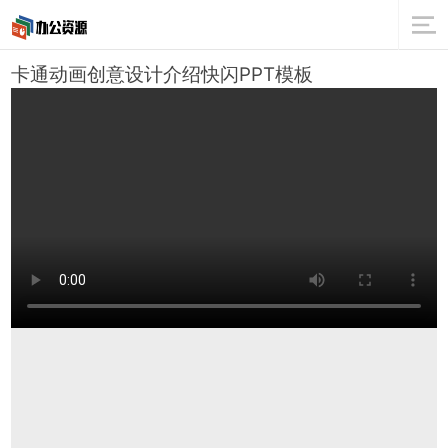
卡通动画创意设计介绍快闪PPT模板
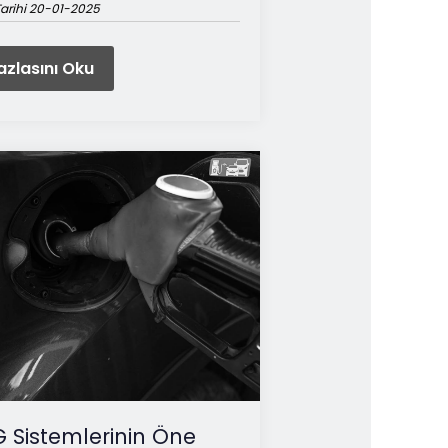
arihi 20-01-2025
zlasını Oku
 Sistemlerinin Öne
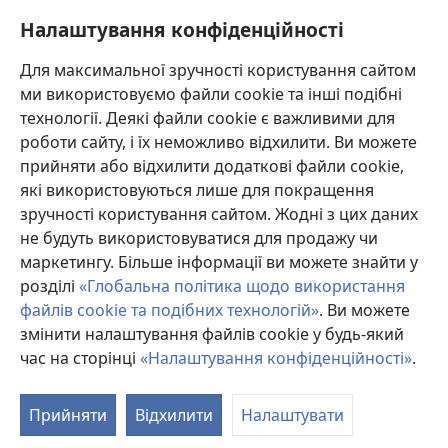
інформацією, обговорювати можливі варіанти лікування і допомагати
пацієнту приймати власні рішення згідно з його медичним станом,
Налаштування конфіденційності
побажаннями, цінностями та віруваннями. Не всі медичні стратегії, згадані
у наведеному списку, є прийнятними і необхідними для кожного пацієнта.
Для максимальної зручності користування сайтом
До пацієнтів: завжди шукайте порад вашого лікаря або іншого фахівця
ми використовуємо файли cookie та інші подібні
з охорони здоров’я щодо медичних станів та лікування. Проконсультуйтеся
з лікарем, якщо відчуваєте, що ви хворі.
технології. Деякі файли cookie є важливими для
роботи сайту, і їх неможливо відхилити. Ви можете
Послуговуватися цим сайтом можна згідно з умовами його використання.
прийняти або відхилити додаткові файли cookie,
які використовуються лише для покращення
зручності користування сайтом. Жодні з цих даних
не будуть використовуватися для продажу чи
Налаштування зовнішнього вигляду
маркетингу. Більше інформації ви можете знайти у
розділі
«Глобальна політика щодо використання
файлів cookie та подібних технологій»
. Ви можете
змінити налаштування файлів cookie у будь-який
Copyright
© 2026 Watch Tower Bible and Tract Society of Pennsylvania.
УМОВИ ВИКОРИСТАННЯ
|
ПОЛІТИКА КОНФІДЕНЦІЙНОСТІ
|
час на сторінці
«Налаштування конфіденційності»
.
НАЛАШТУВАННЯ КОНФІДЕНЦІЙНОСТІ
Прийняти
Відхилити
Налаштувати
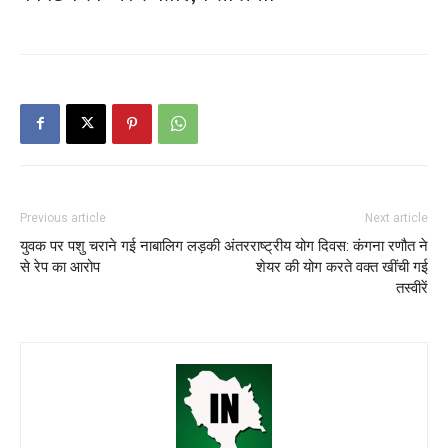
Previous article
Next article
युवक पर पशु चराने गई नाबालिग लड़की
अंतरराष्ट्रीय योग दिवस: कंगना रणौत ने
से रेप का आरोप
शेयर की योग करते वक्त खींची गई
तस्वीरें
==
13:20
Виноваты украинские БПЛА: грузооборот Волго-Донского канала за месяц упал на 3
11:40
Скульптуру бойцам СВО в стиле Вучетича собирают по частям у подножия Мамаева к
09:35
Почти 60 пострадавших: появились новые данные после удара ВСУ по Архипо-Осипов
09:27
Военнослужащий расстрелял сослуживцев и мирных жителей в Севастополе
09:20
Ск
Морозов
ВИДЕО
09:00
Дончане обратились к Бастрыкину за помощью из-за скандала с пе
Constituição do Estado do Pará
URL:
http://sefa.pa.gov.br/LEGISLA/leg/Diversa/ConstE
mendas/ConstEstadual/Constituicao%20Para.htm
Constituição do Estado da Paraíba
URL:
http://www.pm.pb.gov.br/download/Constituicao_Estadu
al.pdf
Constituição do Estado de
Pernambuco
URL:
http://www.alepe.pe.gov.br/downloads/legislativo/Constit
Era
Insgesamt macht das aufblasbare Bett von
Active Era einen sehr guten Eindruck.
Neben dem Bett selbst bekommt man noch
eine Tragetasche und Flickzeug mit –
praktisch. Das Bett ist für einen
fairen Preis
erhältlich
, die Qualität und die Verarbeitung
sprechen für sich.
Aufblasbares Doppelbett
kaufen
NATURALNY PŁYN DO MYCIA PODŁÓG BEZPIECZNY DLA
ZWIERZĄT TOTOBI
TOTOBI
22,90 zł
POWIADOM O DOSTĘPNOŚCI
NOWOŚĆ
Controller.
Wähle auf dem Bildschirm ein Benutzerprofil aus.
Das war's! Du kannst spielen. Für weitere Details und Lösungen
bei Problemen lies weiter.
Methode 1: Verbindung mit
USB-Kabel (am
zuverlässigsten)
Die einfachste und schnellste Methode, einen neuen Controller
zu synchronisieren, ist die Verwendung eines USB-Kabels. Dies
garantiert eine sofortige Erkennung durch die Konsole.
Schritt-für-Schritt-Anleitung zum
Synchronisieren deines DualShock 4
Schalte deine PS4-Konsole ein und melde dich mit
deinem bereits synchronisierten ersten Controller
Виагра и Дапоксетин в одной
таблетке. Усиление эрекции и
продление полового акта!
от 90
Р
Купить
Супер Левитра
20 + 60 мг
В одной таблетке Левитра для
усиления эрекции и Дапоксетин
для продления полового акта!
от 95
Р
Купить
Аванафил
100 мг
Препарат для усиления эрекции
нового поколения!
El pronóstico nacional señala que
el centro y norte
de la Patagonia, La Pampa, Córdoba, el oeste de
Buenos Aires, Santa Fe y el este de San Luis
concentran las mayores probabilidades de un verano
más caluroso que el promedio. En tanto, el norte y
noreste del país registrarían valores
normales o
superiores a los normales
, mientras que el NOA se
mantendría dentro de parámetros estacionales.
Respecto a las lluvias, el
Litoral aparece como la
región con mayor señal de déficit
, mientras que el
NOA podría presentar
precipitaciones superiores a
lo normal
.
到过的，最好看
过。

Your assignment
Copy the rows verbatim, starting at the line that contains "卡通动画创意设计介绍快闪PPT模板" and ending after the line that contains "Sistemlerinin Öne". Omit the pictures from your answer.

Result for this exercise
卡通动画创意设计介绍快闪PPT模板
arihi 20-01-2025
zlasını Oku
 Sistemlerinin Öne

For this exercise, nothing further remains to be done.